Data records: Begin

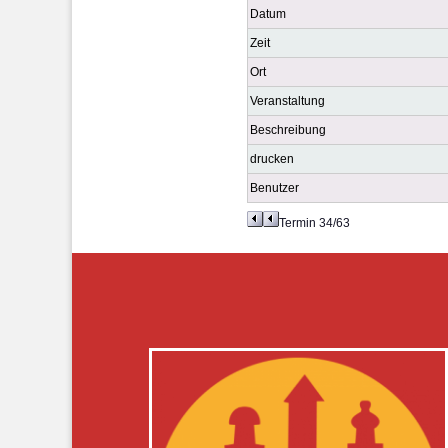
Datum
Zeit
Ort
Veranstaltung
Beschreibung
drucken
Benutzer
Termin 34/63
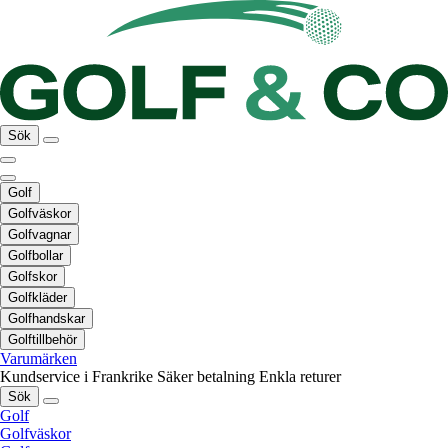
Sök
Golf
Golfväskor
Golfvagnar
Golfbollar
Golfskor
Golfkläder
Golfhandskar
Golftillbehör
Varumärken
Kundservice i Frankrike
Säker betalning
Enkla returer
Sök
Golf
Golfväskor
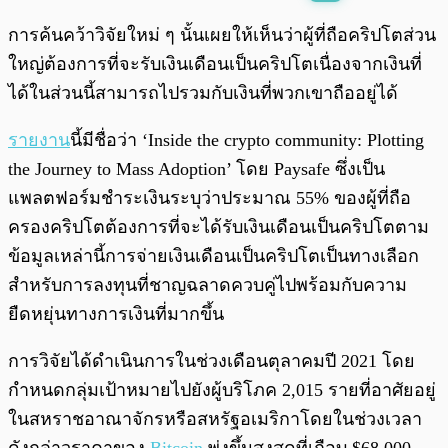
พร้อมเล่น
0:00
/
0:00
การค้นคว้าวิจัยใหม่ ๆ นั้นเผยให้เห็นว่าผู้ที่ถือคริปโตส่วน
ใหญ่ต้องการที่จะรับเงินเดือนเป็นคริปโตเนื่องจากเงินที่
ได้ในส่วนนี้สามารถไปรวมกับเงินที่พวกเขาถืออยู่ได้
รายงาน
นี้มีชื่อว่า ‘Inside the crypto community: Plotting
the Journey to Mass Adoption’ โดย Paysafe ซึ่งเป็น
แพลตฟอร์มชำระเงินระบุว่าประมาณ 55% ของผู้ที่ถือ
ครองคริปโตต้องการที่จะได้รับเงินเดือนเป็นคริปโตตาม
ข้อมูลเหล่านี้การจ่ายเงินเดือนเป็นคริปโตเป็นทางเลือก
สำหรับการลงทุนที่ชาญฉลาดควบคู่ไปพร้อมกับความ
ยืดหยุ่นทางการเงินที่มากขึ้น
การวิจัยได้ดำเนินการในช่วงเดือนตุลาคมปี 2021 โดย
กำหนดกลุ่มเป้าหมายไปยังผู้บริโภค 2,015 รายที่อาศัยอยู่
ในสหราชอาณาจักรหรือสหรัฐอเมริกาโดยในช่วงเวลา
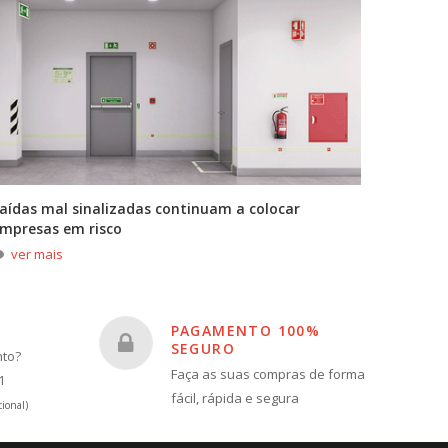
aídas mal sinalizadas continuam a colocar
A primei
mpresas em risco
durante
ver mais
ver m
PAGAMENTO 100%
SEGURO
nto?
Faça as suas compras de forma
1
fácil, rápida e segura
ional)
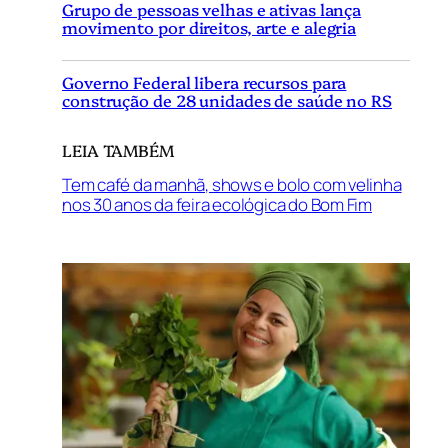
Grupo de pessoas velhas e ativas lança
movimento por direitos, arte e alegria
Governo Federal libera recursos para
construção de 28 unidades de saúde no RS
LEIA TAMBÉM
Tem café da manhã, shows e bolo com velinha
nos 30 anos da feira ecológica do Bom Fim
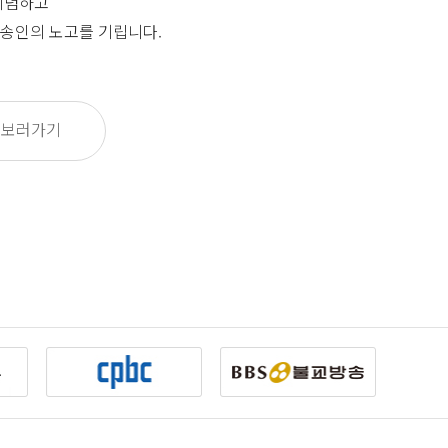
기념하고
송인의 노고를 기립니다.
 보러가기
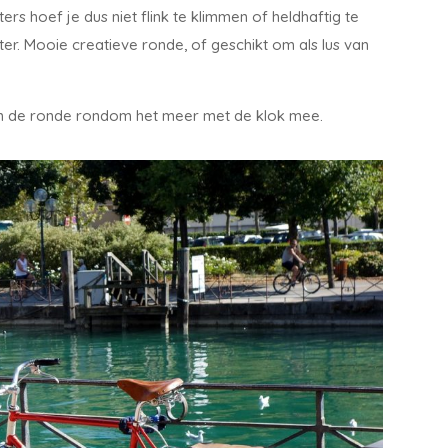
ers hoef je dus niet flink te klimmen of heldhaftig te
ter. Mooie creatieve ronde, of geschikt om als lus van
 dan de ronde rondom het meer met de klok mee.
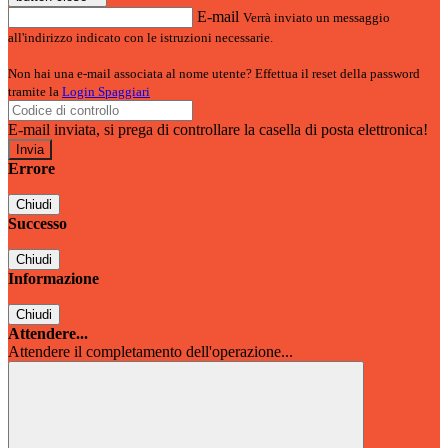
E-mail
Verrà inviato un messaggio
all'indirizzo indicato con le istruzioni necessarie.
Non hai una e-mail associata al nome utente? Effettua il reset della password
tramite la
Login Spaggiari
E-mail inviata, si prega di controllare la casella di posta elettronica!
Errore
Chiudi
Successo
Chiudi
Informazione
Chiudi
Attendere...
Attendere il completamento dell'operazione...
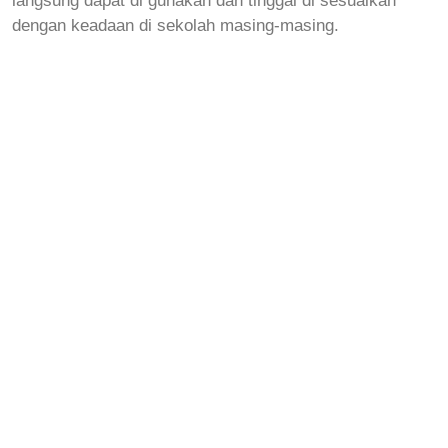
dengan keadaan di sekolah masing-masing.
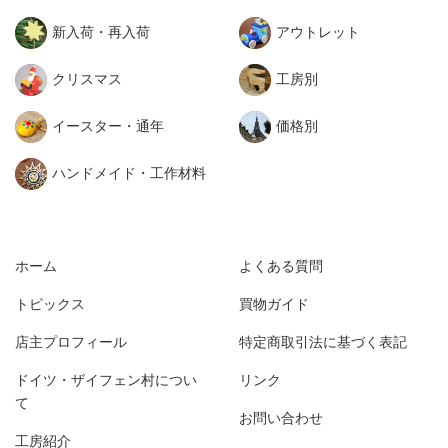
新入荷・再入荷
アウトレット
クリスマス
工房別
イースター・通年
価格別
ハンドメイド・工作材料
ホーム
よくある質問
トピックス
買物ガイド
店主プロフィール
特定商取引法に基づく表記
ドイツ・ザイフェン村につい
リンク
て
お問い合わせ
工房紹介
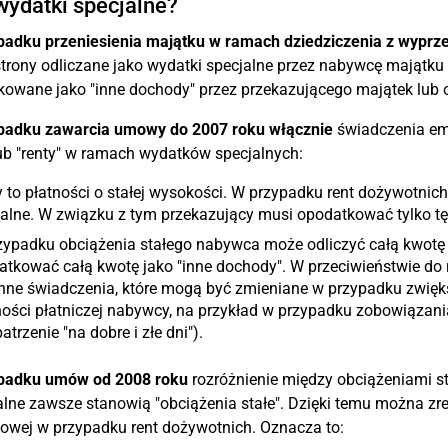
wydatki specjalne?
padku przeniesienia majątku w ramach dziedziczenia z wypr
strony odliczane jako wydatki specjalne przez nabywcę majątku 
owane jako "inne dochody" przez przekazującego majątek lub 
padku zawarcia umowy do 2007 roku włącznie
świadczenia em
lub "renty" w ramach wydatków specjalnych:
 to płatności o stałej wysokości. W przypadku rent dożywotnic
alne. W związku z tym przekazujący musi opodatkować tylko tę
ypadku obciążenia stałego nabywca może odliczyć całą kwotę j
tkować całą kwotę jako "inne dochody". W przeciwieństwie do ren
nne świadczenia, które mogą być zmieniane w przypadku zwięk
ości płatniczej nabywcy, na przykład w przypadku zobowiązan
atrzenie "na dobre i złe dni").
padku umów od 2008 roku
rozróżnienie między obciążeniami st
lne zawsze stanowią "obciążenia stałe". Dzięki temu można z
wej w przypadku rent dożywotnich. Oznacza to:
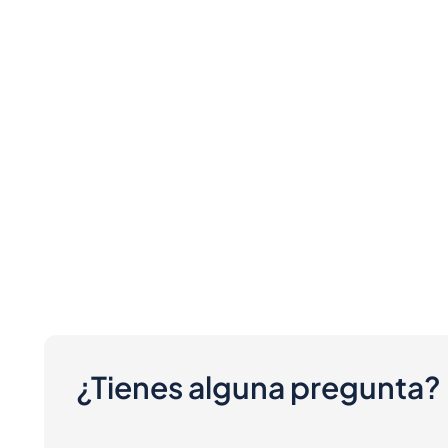
¿Tienes alguna pregunta?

Data records: End

◆ **What you will do**
Using the data above, copy exactly the lines from the one containing "Termin 34/63" to the one containing "ยืดหยุ่นทางการเงินที่มากขึ้น", inclusive. Exclude the pictures.

◆ **Answer to this task**
Termin 34/63
Sök
Golf
Golfväskor
Golfvagnar
Golfbollar
Golfskor
Golfkläder
Golfhandskar
Golftillbehör
Varumärken
Kundservice i Frankrike
Säker betalning
Enkla returer
Sök
Golf
Golfväskor
พร้อมเล่น
0:00
/
0:00
การค้นคว้าวิจัยใหม่ ๆ นั้นเผยให้เห็นว่าผู้ที่ถือคริปโตส่วน
ใหญ่ต้องการที่จะรับเงินเดือนเป็นคริปโตเนื่องจากเงินที่
ได้ในส่วนนี้สามารถไปรวมกับเงินที่พวกเขาถืออยู่ได้
รายงาน
นี้มีชื่อว่า ‘Inside the crypto community: Plotting
the Journey to Mass Adoption’ โดย Paysafe ซึ่งเป็น
แพลตฟอร์มชำระเงินระบุว่าประมาณ 55% ของผู้ที่ถือ
ครองคริปโตต้องการที่จะได้รับเงินเดือนเป็นคริปโตตาม
ข้อมูลเหล่านี้การจ่ายเงินเดือนเป็นคริปโตเป็นทางเลือก
สำหรับการลงทุนที่ชาญฉลาดควบคู่ไปพร้อมกับความ
ยืดหยุ่นทางการเงินที่มากขึ้น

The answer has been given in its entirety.